**GIVEN PASSAGE:**
Posted in 1940s, holidays, Movies

A hypnotic murder mystery

Abbott and Costello Meet Frankenstein (1948) was so popular, a second Meet film was created for them. Originally, Meet the Killer was entitled Easy Does It and intended for Bob Hope, but Universal bought the rights and reworked it. A&C’s prior two films, Mexican Hayride and Africa Screams, weren’t exactly their strongest work, and they needed another hit.

Boris Karloff’s character was initially a woman named Madame Switzer, and the film was called Meet the Killers. Five days before shooting began, Karloff was hired, and the character became a swami.

In New Zealand and Australia, censors removed every scene with a corpse. Denmark banned the film because of a scene where corpses play cards.

Meet the Killer was filmed from 10 February–26 March 1949 and released on 22 August 1949. Sadly, Lou was stricken by a relapse of rheumatic fever after filming wrapped and bedridden for several months. That November, he had to have an operation on his gangrenous gallbladder. Because of his illness, the next A&C film didn’t begin production till 28 April 1950.

**DATA FOR ANALYSIS:**

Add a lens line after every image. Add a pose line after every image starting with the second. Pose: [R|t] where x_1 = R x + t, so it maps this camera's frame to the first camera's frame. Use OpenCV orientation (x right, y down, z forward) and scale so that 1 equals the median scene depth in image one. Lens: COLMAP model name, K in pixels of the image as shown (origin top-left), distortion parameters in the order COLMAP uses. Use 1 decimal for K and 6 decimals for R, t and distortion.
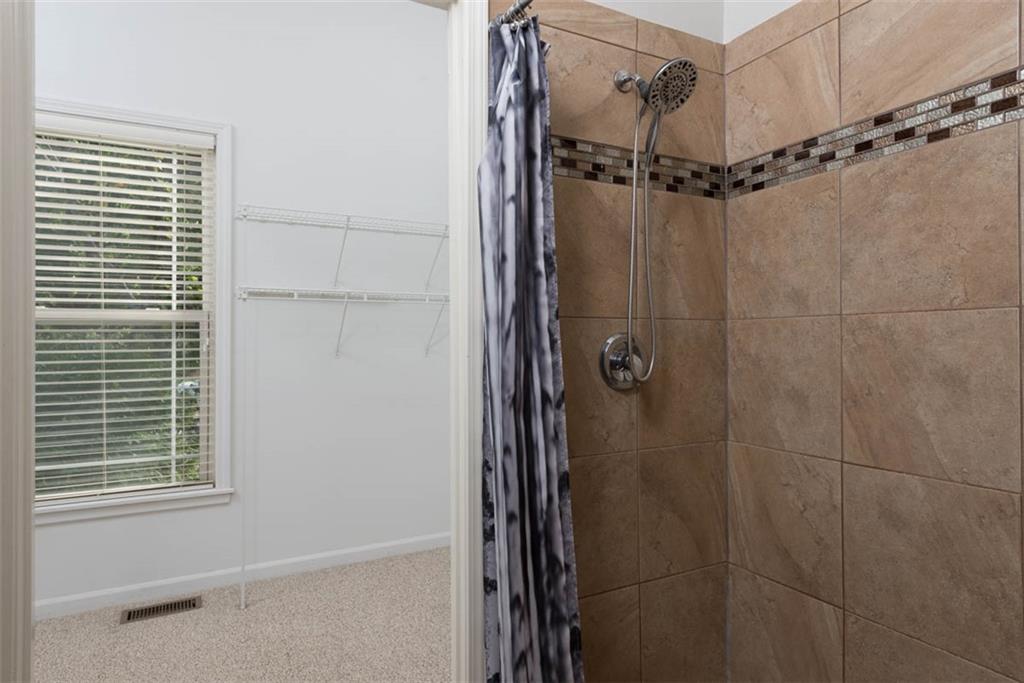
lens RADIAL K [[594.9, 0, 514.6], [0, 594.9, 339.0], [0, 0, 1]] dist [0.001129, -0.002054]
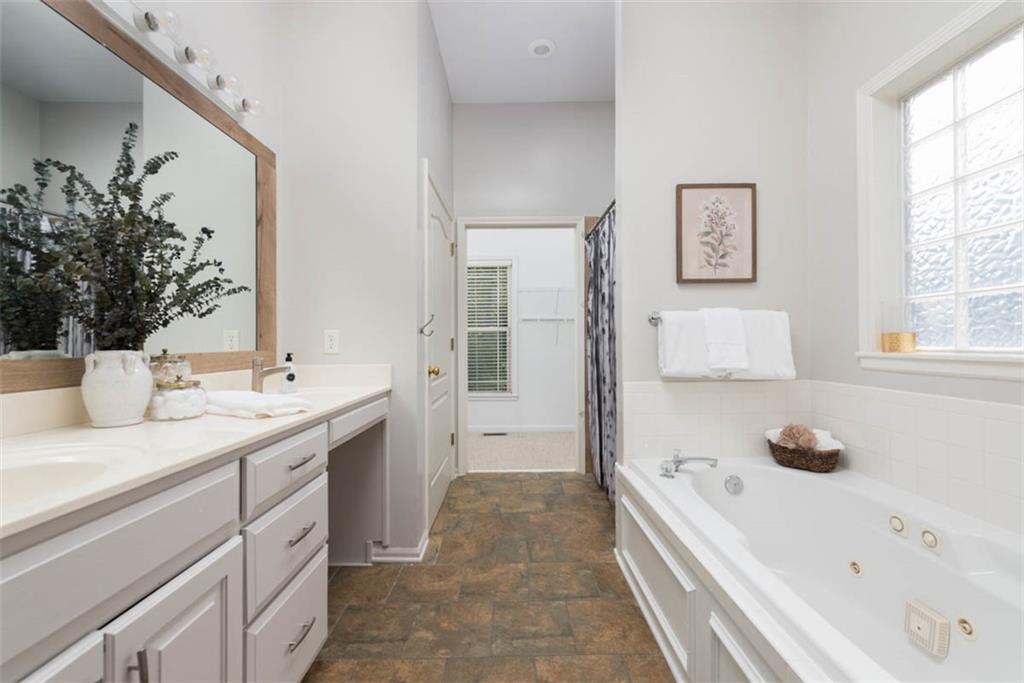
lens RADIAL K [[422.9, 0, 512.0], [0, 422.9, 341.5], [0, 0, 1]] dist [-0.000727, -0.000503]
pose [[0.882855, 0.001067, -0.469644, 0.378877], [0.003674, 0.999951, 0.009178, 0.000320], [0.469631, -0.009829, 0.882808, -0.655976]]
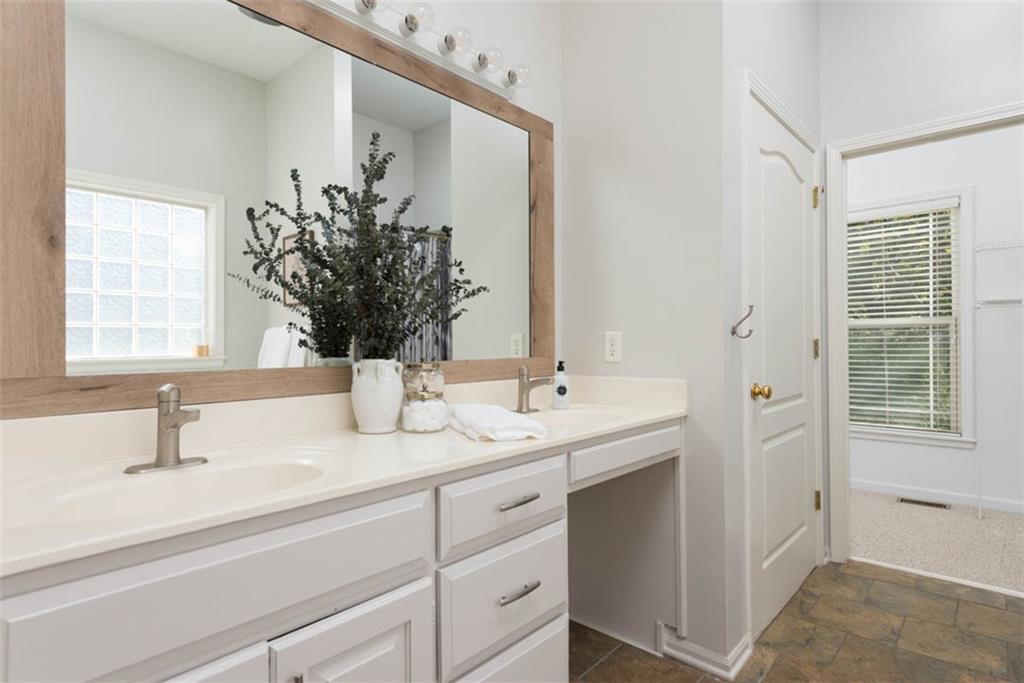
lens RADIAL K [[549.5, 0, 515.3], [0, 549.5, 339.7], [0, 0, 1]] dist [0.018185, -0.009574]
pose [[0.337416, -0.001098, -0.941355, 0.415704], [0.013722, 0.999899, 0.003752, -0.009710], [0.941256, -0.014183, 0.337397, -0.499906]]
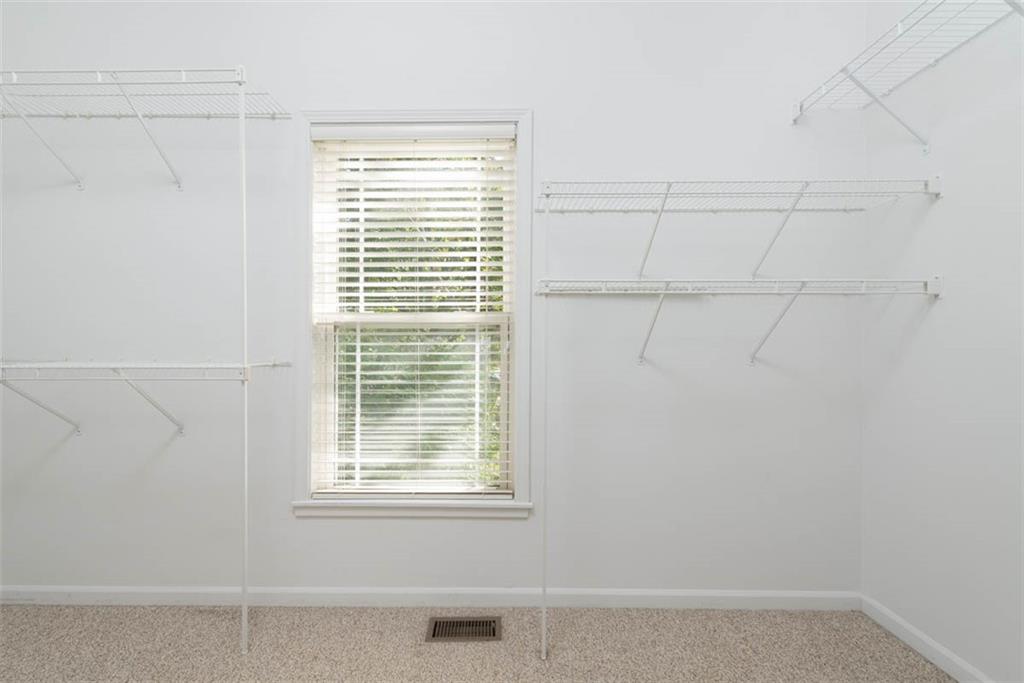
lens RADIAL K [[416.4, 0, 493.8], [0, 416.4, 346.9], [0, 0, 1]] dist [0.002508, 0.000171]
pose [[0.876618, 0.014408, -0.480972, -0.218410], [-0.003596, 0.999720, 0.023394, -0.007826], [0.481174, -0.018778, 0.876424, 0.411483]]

==

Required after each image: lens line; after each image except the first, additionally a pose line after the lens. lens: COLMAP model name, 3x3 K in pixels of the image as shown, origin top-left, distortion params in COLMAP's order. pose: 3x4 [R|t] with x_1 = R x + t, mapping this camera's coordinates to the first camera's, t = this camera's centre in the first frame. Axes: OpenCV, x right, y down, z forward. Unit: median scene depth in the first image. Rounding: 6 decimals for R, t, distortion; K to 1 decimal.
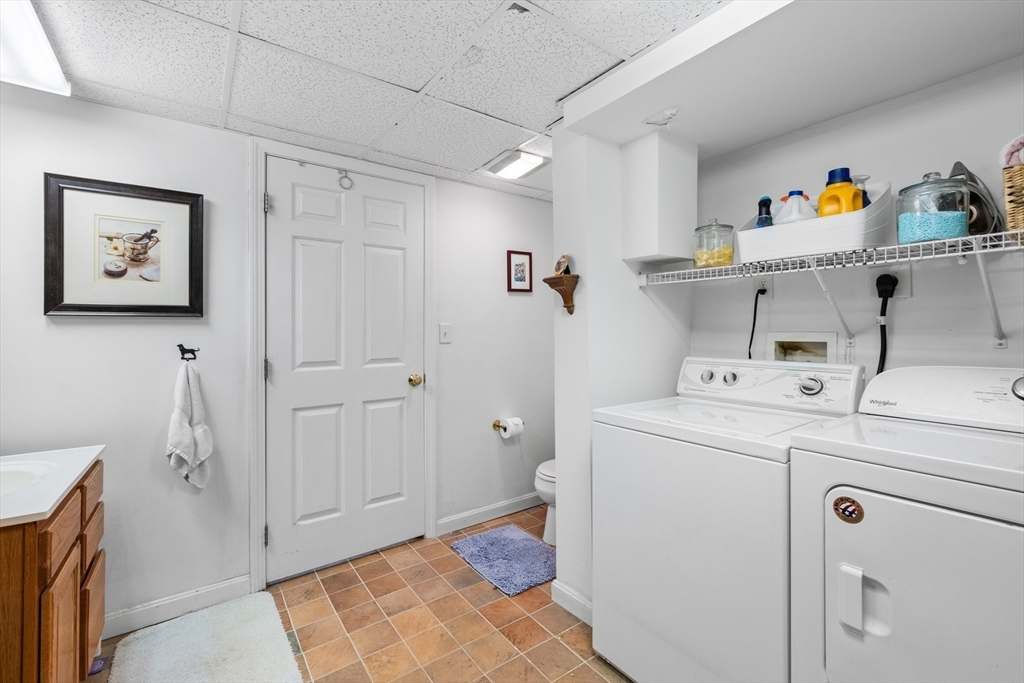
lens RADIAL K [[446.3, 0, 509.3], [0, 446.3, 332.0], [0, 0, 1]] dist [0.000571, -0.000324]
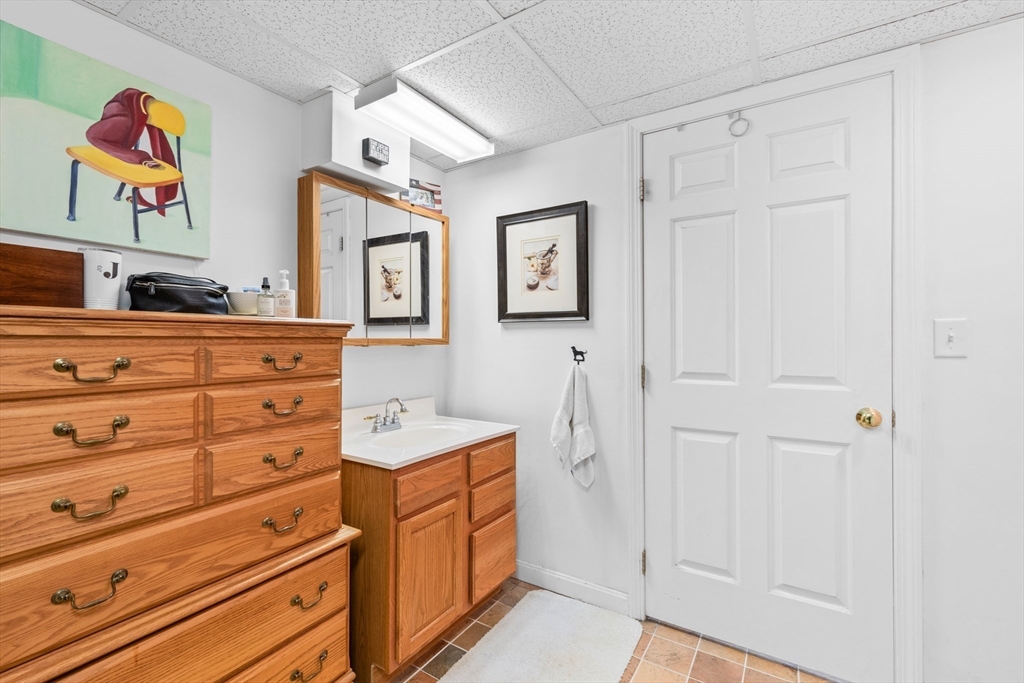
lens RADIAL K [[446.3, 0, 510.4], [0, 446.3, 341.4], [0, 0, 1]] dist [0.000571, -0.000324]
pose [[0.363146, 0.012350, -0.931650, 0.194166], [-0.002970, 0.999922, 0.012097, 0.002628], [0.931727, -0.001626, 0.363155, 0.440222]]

**ACTIVITY LIST:**
A - Using the Abbott and Costello post, decide whether each statement agrees with it: (i) Meet the Killer was originally meant for Bob Hope; (ii) Denmark banned the film over a scene where corpses dance; (iii) Karloff was hired a month before shooting began. Answer yes or no for each and quote the words that settle it.
B - Transcribe the part of the Abbott and Costello post that opens with the words "Boris Karloff’s character" and closes with "became a swami.", copying it character for character.

**SOLUTIONS BELOW:**
A -
(i) Yes: "Originally, Meet the Killer was entitled Easy Does It and intended for Bob Hope"
(ii) No: "Denmark banned the film because of a scene where corpses play cards."
(iii) No: "Five days before shooting began, Karloff was hired"

B -
Boris Karloff’s character was initially a woman named Madame Switzer, and the film was called Meet the Killers. Five days before shooting began, Karloff was hired, and the character became a swami.